Sheridan emotionally grounds the film, making it more than just a revenge story. His character Gary attempts to protect his drug-addicted mother and disabled sister while refusing to give up on a relationship with his alcoholic father. Joe becomes the young man’s mentor and displays the compassion he has been looking for his entire life. Once Gary begins working for Joe, his life begins to turn around. It is enjoyable to watch their dynamic relationship develop.
Still, the story is somewhat disjointed, alternating between moments of genuine humanity and extreme violence as the film cuts from Joe and Gary’s budding relationship to Joe’s arrest after a bloody fight in a local brothel. Transitioning between the extremes can be jarring and creates an overall imbalance. Ultimately, the two story lines do not meld and whipsaw the audience between two very different kinds of films.

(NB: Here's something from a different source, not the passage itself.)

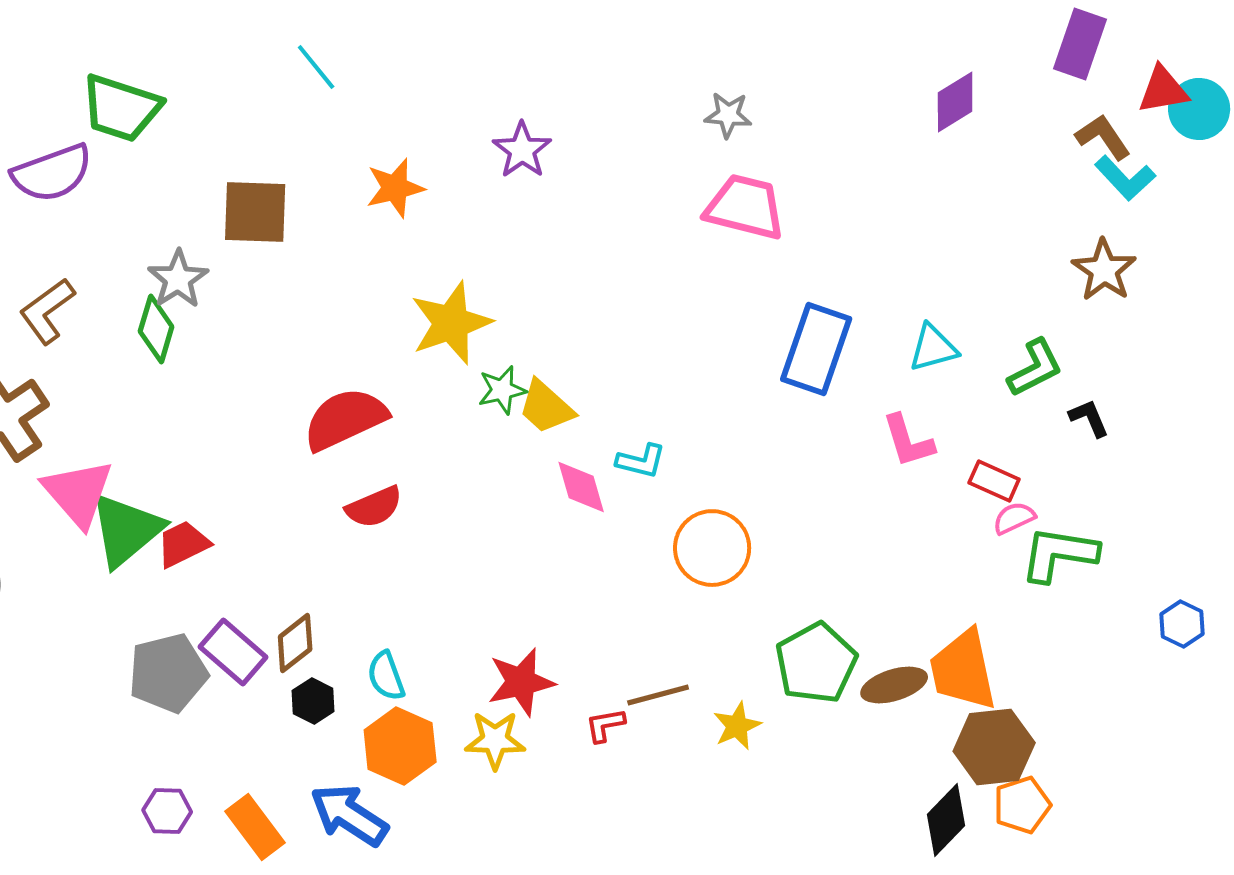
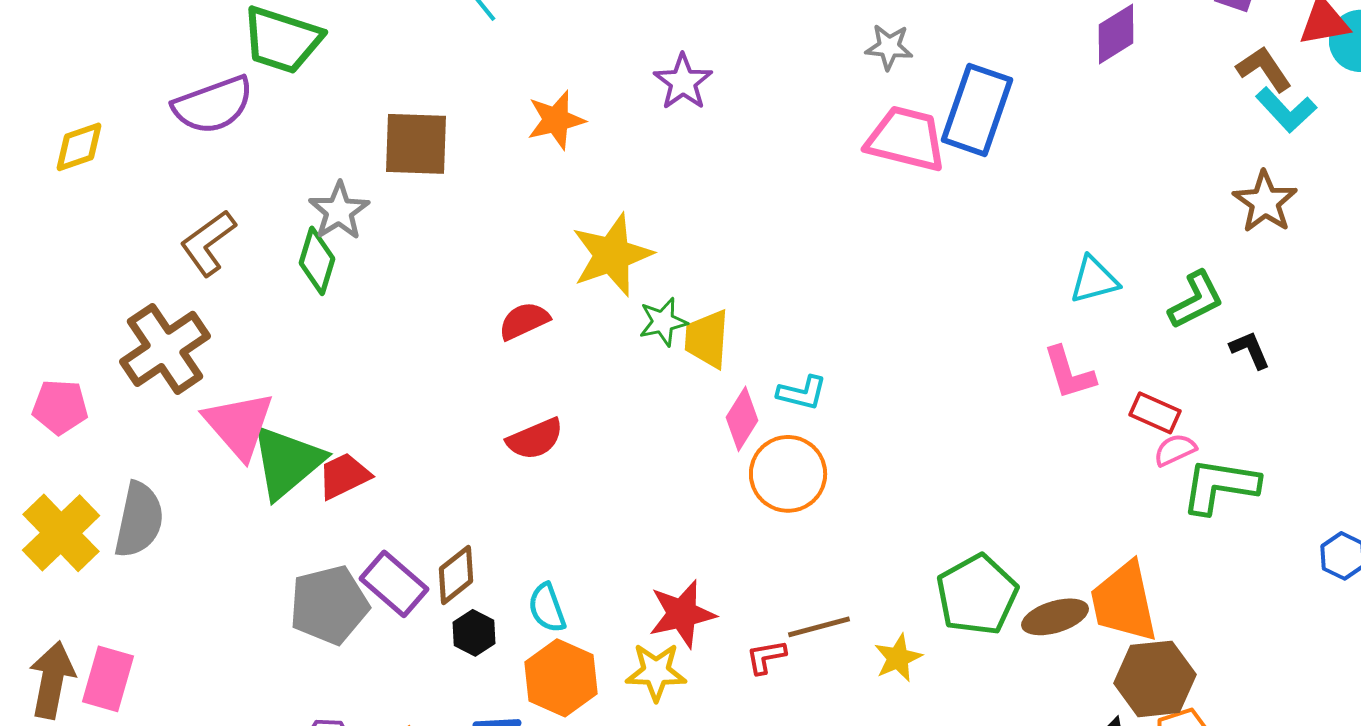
blue rectangle: (816, 349) -> (977, 110), moved
yellow trapezoid: (546, 407) -> (707, 339), turned 52
red semicircle: (345, 419) -> (524, 321), moved, size x0.6
pink diamond: (581, 487) -> (742, 419), turned 48
orange circle: (712, 548) -> (788, 474), moved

Cage and Sheridan have excellent chemistry. Whether they are sorting out their personal issues or just going for a drive, they play off each other well. Cage, who is widely known for being over-the-top, plays it modest. He never explodes, even when he becomes angry. It is refreshing to see Cage restrain himself in such a violent film, unlike many of his recent roles in which he shouts like a madman. Cage plays Joe with a quiet dignity that his recent characters have sorely lacked. In Sheridan’s case, though he is just a kid, the extent of his acting ability is truly showcased in this complex, dramatic role. He easily goes toe-to-toe with his older and more experienced costars.
“Joe” is an exceptional character piece viewers will enjoy if they can tolerate the film’s shaky trajectory. The nuanced acting and believable relationships compensate for the lack of cohesion , as viewers will likely remember the man but not the convoluted plot. The film, like the title character himself, is touching and heartfelt despite its rough exterior qualities.